IEEE Trans Pattern Anal Mach Intell. 2017 Dec;39(12):2335-2348. doi: 10.1109/TPAMI.2017.2651061. Epub 2017 Jan 10.
Deriving from the gradient vector of a generative model of local features, Fisher vector coding (FVC) has been identified as an effective coding method for image classification. Most, if not all, FVC implementations employ the Gaussian mixture model (GMM) as the generative model for local features. However, the representative power of a GMM can be limited because it essentially assumes that local features can be characterized by a fixed number of feature prototypes, and the number of prototypes is usually small in FVC. To alleviate this limitation, in this work, we break the convention which assumes that a local feature is drawn from one of a few Gaussian distributions. Instead, we adopt a compositional mechanism which assumes that a local feature is drawn from a Gaussian distribution whose mean vector is composed as a linear combination of multiple key components, and the combination weight is a latent random variable. In doing so we greatly enhance the representative power of the generative model underlying FVC. To implement our idea, we design two particular generative models following this compositional approach. In our first model, the mean vector is sampled from the subspace spanned by a set of bases and the combination weight is drawn from a Laplace distribution. In our second model, we further assume that a local feature is composed of a discriminative part and a residual part. As a result, a local feature is generated by the linear combination of discriminative part bases and residual part bases. The decomposition of the discriminative and residual parts is achieved via the guidance of a pre-trained supervised coding method. By calculating the gradient vector of the proposed models, we derive two new Fisher vector coding strategies. The first is termed Sparse Coding-based Fisher Vector Coding (SCFVC) and can be used as the substitute of traditional GMM based FVC. The second is termed Hybrid Sparse Coding-based Fisher vector coding (HSCFVC) since it combines the merits of both pre-trained supervised coding methods and FVC. Using pre-trained Convolutional Neural Network (CNN) activations as local features, we experimentally demonstrate that the proposed methods are superior to traditional GMM based FVC and achieve state-of-the-art performance in various image classification tasks.
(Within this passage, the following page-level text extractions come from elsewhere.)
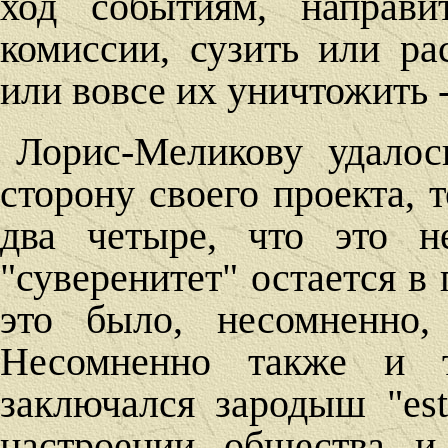
ход событиям, направи
комиссии, сузить или ра
или вовсе их уничтожить -
Лорис-Меликову удалос
сторону своего проекта, 
два четыре, что это н
"суверенитет" остается в
это было, несомненно,
Несомненно также и 
заключался зародыш "est
настроении общества и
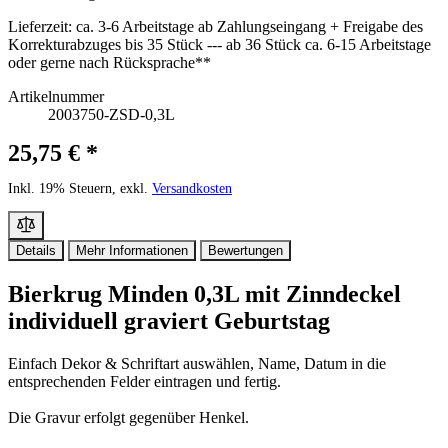
Lieferzeit:
ca. 3-6 Arbeitstage ab Zahlungseingang + Freigabe des
Korrekturabzuges bis 35 Stück --- ab 36 Stück ca. 6-15 Arbeitstage
oder gerne nach Rücksprache**
Artikelnummer
2003750-ZSD-0,3L
25,75 € *
Inkl. 19% Steuern, exkl.
Versandkosten
Details
Mehr Informationen
Bewertungen
Bierkrug Minden 0,3L mit Zinndeckel
individuell graviert Geburtstag
Einfach Dekor & Schriftart auswählen, Name, Datum in die
entsprechenden Felder eintragen und fertig.
Die Gravur erfolgt gegenüber Henkel.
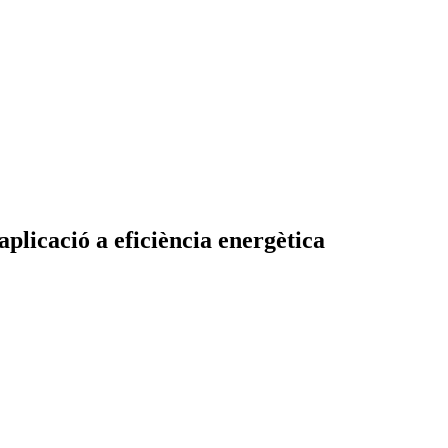
plicació a eficiència energètica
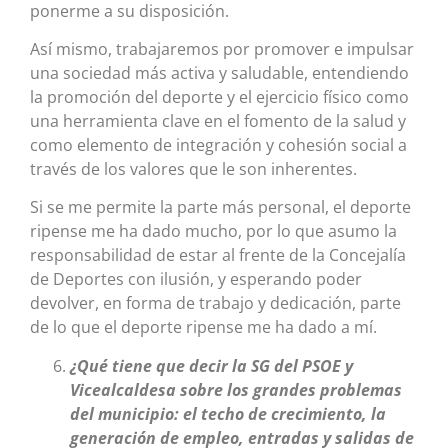
ponerme a su disposición.
Así mismo, trabajaremos por promover e impulsar
una sociedad más activa y saludable, entendiendo
la promoción del deporte y el ejercicio físico como
una herramienta clave en el fomento de la salud y
como elemento de integración y cohesión social a
través de los valores que le son inherentes.
Si se me permite la parte más personal, el deporte
ripense me ha dado mucho, por lo que asumo la
responsabilidad de estar al frente de la Concejalía
de Deportes con ilusión, y esperando poder
devolver, en forma de trabajo y dedicación, parte
de lo que el deporte ripense me ha dado a mí.
¿Qué tiene que decir la SG del PSOE y
Vicealcaldesa sobre los grandes problemas
del municipio: el techo de crecimiento, la
generación de empleo, entradas y salidas de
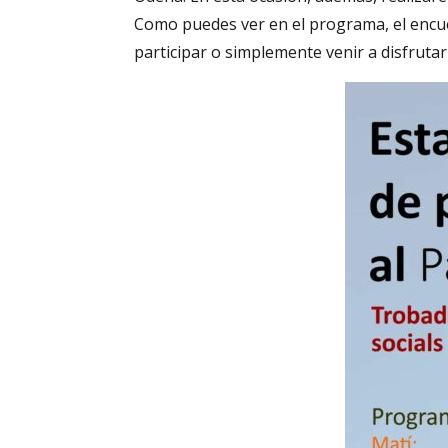
Como puedes ver en el programa, el encuen
participar o simplemente venir a disfrutar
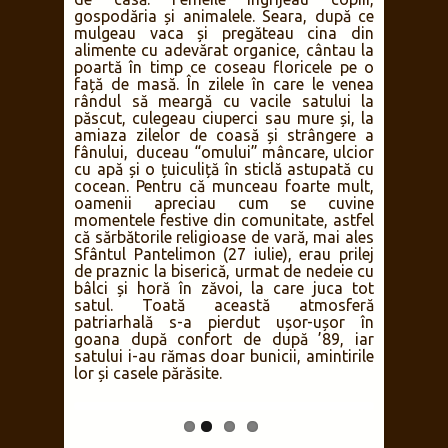
gospodăria și animalele. Seara, după ce
mulgeau vaca și pregăteau cina din
alimente cu adevărat organice, cântau la
poartă în timp ce coseau floricele pe o
față de masă. În zilele în care le venea
rândul să meargă cu vacile satului la
păscut, culegeau ciuperci sau mure și, la
amiaza zilelor de coasă și strângere a
fânului, duceau “omului” mâncare, ulcior
cu apă și o țuiculiță în sticlă astupată cu
cocean. Pentru că munceau foarte mult,
oamenii apreciau cum se cuvine
momentele festive din comunitate, astfel
că sărbătorile religioase de vară, mai ales
Sfântul Pantelimon (27 iulie), erau prilej
de praznic la biserică, urmat de nedeie cu
bâlci și horă în zăvoi, la care juca tot
satul. Toată această atmosferă
patriarhală s-a pierdut ușor-ușor în
goana după confort de după ’89, iar
satului i-au rămas doar bunicii, amintirile
lor și casele părăsite.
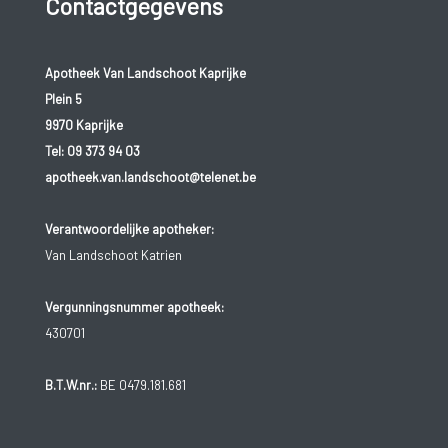
Contactgegevens
Apotheek Van Landschoot Kaprijke
Plein 5
9970 Kaprijke
Tel:
09 373 94 03
apotheek.van.landschoot@telenet.be
Verantwoordelijke apotheker:
Van Landschoot Katrien
Vergunningsnummer apotheek:
430701
B.T.W.nr.:
BE 0479.181.681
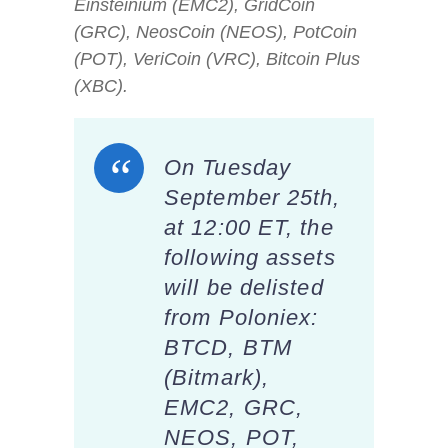
Einsteinium (EMC2), GridCoin
(GRC), NeosCoin (NEOS), PotCoin
(POT), VeriCoin (VRC), Bitcoin Plus
(XBC).
On Tuesday
September 25th,
at 12:00 ET, the
following assets
will be delisted
from Poloniex:
BTCD, BTM
(Bitmark),
EMC2, GRC,
NEOS, POT,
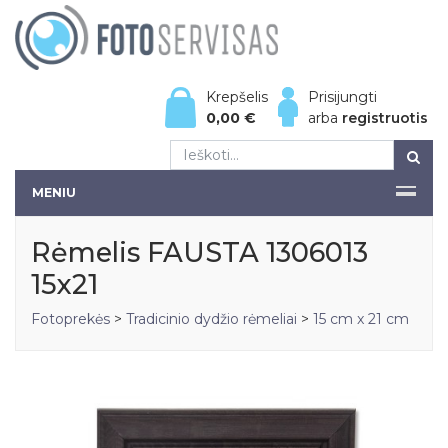
Krepšelis
Prisijungti
0,00
€
arba
registruotis
MENIU
Rėmelis FAUSTA 1306013
15x21
Fotoprekės
>
Tradicinio dydžio rėmeliai
>
15 cm x 21 cm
从局部特征生成模型的梯度向量导出的 Fisher 向量编码(FVC)已被确定为图像分类的有效编码方法。如果不是全部,那么大多数 FVC 实现都将高斯混合模型(GMM)用作局部特征的生成模型。然而,GMM 的代表性可能受到限制,因为它本质上假定局部特征可以用固定数量的特征原型来描述,而在 FVC 中,原型的数量通常很小。为了缓解这一限制,在这项工作中,我们打破了假设局部特征是从几个高斯分布之一中抽取的传统观念。相反,我们采用了一种组合机制,假设局部特征是从一个高斯分布中抽取的,该高斯分布的均值向量是由多个关键分量的线性组合构成的,而组合权重是一个潜在的随机变量。通过这样做,我们大大增强了 FVC 底层生成模型的代表性。为了实现我们的想法,我们设计了两种特定的生成模型,它们遵循这种组合方法。在我们的第一个模型中,均值向量是从一组基向量张成的子空间中抽取的,而组合权重是从拉普拉斯分布中抽取的。在我们的第二个模型中,我们进一步假设局部特征由判别部分和残差部分组成。因此,局部特征是通过判别部分基向量和残差部分基向量的线性组合生成的。判别部分和残差部分的分解是通过预训练的监督编码方法的指导来实现的。通过计算所提出模型的梯度向量,我们推导出两种新的 Fisher 向量编码策略。第一种称为基于稀疏编码的 Fisher 向量编码(SCFVC),可以作为传统基于 GMM 的 FVC 的替代品。第二种称为混合基于稀疏编码的 Fisher 向量编码(HSCFVC),因为它结合了预训练的监督编码方法和 FVC 的优点。使用预训练的卷积神经网络(CNN)激活作为局部特征,我们通过实验证明,所提出的方法优于传统的基于 GMM 的 FVC,并在各种图像分类任务中达到了最先进的性能。